Più volte, dopo quell’incontro, ho pensato al singolare parallelismo tra ciò che ho visto in quel luogo fremente di emozioni e sentimenti e ciò che è raffigurato sulle pareti della fredda e rigorosa stanza di via Arenula, destinata ad ufficio del Ministro della Giustizia. L’incontro tra Stato e Chiesa che fu dipinto in occasione dei Patti Lateranensi, con i toni epici e celebrativi tipici di quell’epoca, comparato al nostro incontro nel carcere, che si sviluppava con i toni semplici e sinceri di chi sta parlando anche con il cuore. In entrambe le rappresentazioni, pur così diverse, si intravedeva però un percorso molto convergente, tra lo Stato che si prende cura dei bisogni del detenuto, cercando di rieducarlo, e la Chiesa che ne supporta lo spirito cercando di allontanarlo dalla strada del peccato. Non a caso, nel discorso del Papa, si è fatto più volte riferimento al nostro Governo e si sono fusi in un unico contesto concetti laici e religiosi, come quelli di “aiutare a ritrovare se stessi, nella riconciliazione con se stessi, con gli altri, con Dio, per rientrare di nuovo nella società e aiutare nei progresso della società”.
In questo contesto, non c’era spazio per interventi aulici o celebrativi. La scelta, da parte mia, di non pronunciare un discorso ufficiale, ma di leggere la lettera del “mio primo detenuto”, ritrovata in una tasca proprio nel giorno in cui mi accingevo a scrivere il testo, mi è sembrata così naturale ed è stata così profondamente compresa e condivisa, da farmi pensare che si trattasse dell’unica strada per comunicare in maniera diretta i sentimenti e le emozioni che accomunavano noi tutti.
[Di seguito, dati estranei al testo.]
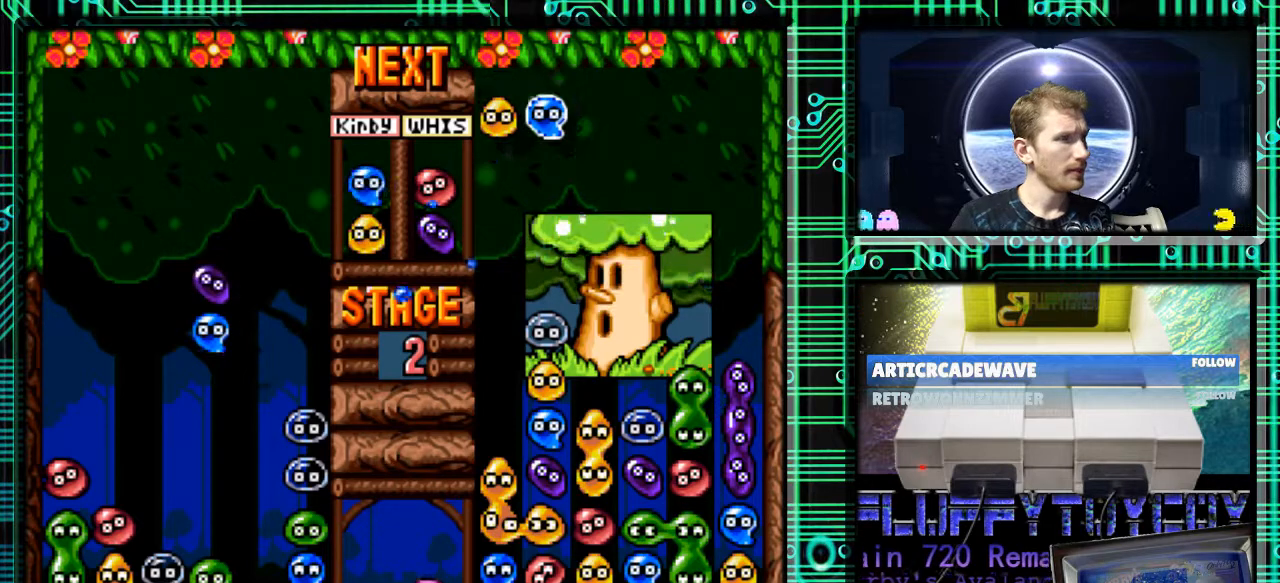
{"buttons": ["DPAD_DOWN"], "events": [[67, "B", "up"], [200, "DPAD_RIGHT", "down"], [333, "DPAD_RIGHT", "up"], [467, "DPAD_DOWN", "down"]]}
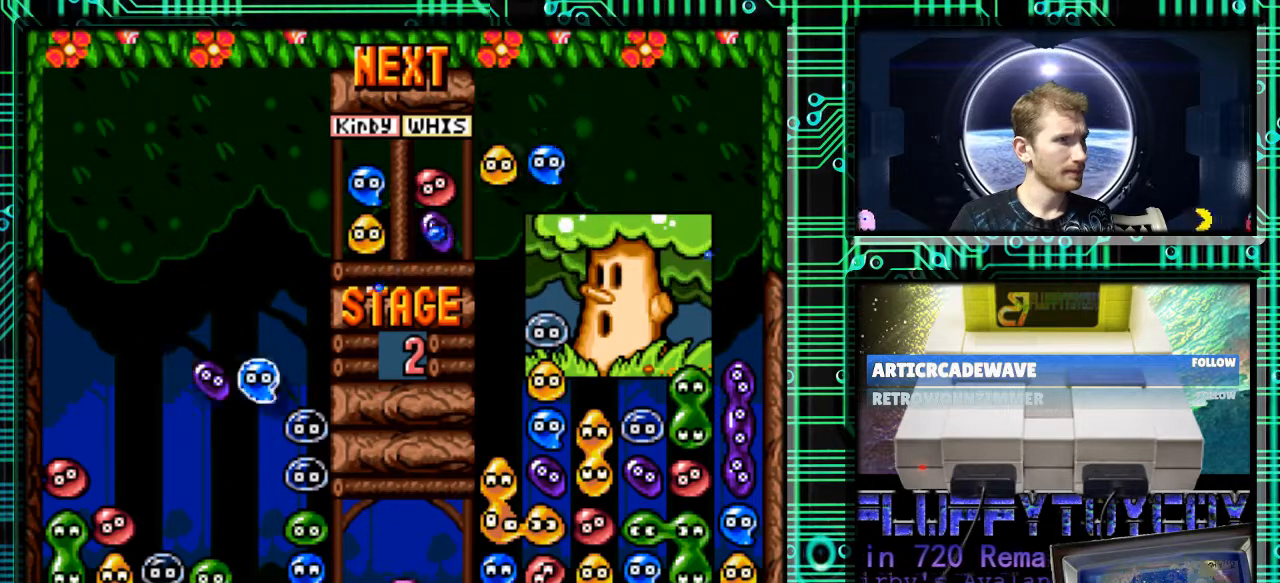
{"buttons": [], "events": [[500, "DPAD_DOWN", "up"]]}
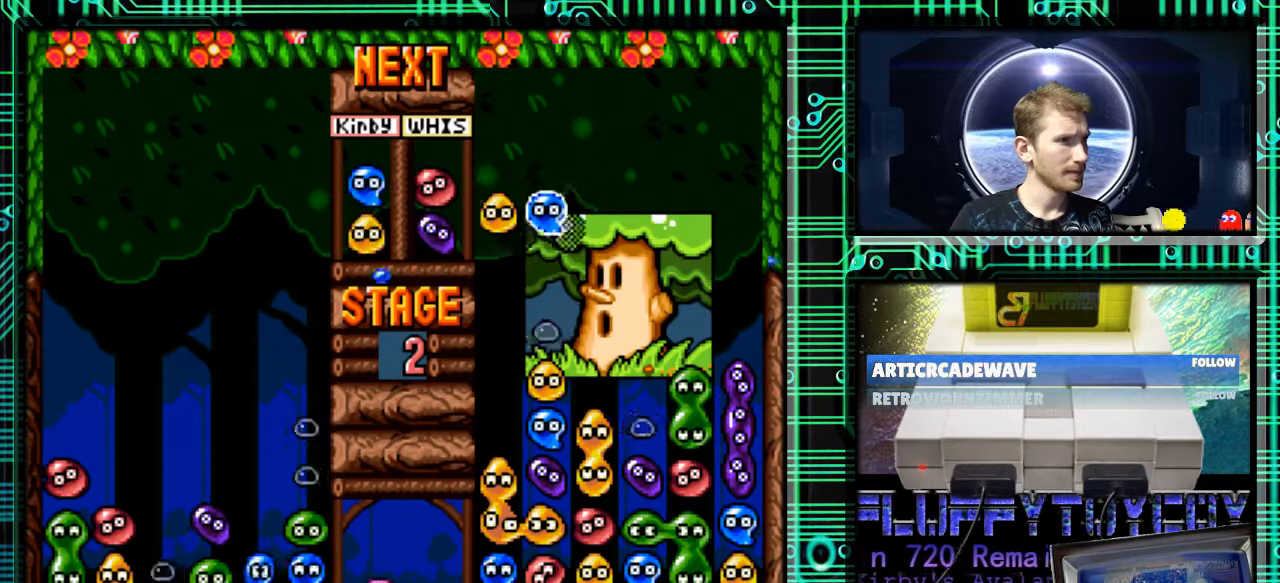
{"buttons": [], "events": []}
Ancor più diretta ed inattesa, ila scelta di Benedetto XVI di rispondere alle domande dei detenuti con concetti semplici, comprensibili a tutti, ma non per questo meno profondi, meno meditati e meno ispirati a profondi valori teologici e filosofici. Quando un detenuto del Benin gli ha chiesto “perché nel mio Paese, tra i più poveri al mondo, nonostante la fede e la passione in Gesù le persone muoiono tra povertà e violenze? Forse Dio ascolta solo i ricchi e i potenti che non hanno fede?”, mi sono chiesta a mia volta “ma c’è una risposta adeguata ad una domanda così difficile?”. E la risposta è arrivata forte, chiara, convincente, dritta al cuore e alla mente, nonostante la sua complessità teologica: in un i paese sofferente come l’Africa “ho visto gioia e allegrezza più che nei Paesi ricchi come l’Europa, dove la massa delle cose che abbiamo sempre più ci allontana dal vero senso della vita”.
Oggi che questo Papa rinuncia al suo mandato, lasciandoci, come è stato scritto in un bellissimo editoriale, il ricordo di una “fragile grandezza”, mi scorrono davanti agli occhi i volti delle migliaia di detenuti che ho incontrato nei mesi successivi e la luce di speranza che compariva in tutti loro quando ricordavano la visita di Rebibbia. È per questo che proprio oggi, mentre si intensificano le polemiche e gli interrogativi sul senso della sua scelta, ho voluto ricordarlo per le sue grandi doti spirituali ed umane e per il grande conforto che ha dato ad una parte debole e sofferente dell’umanità.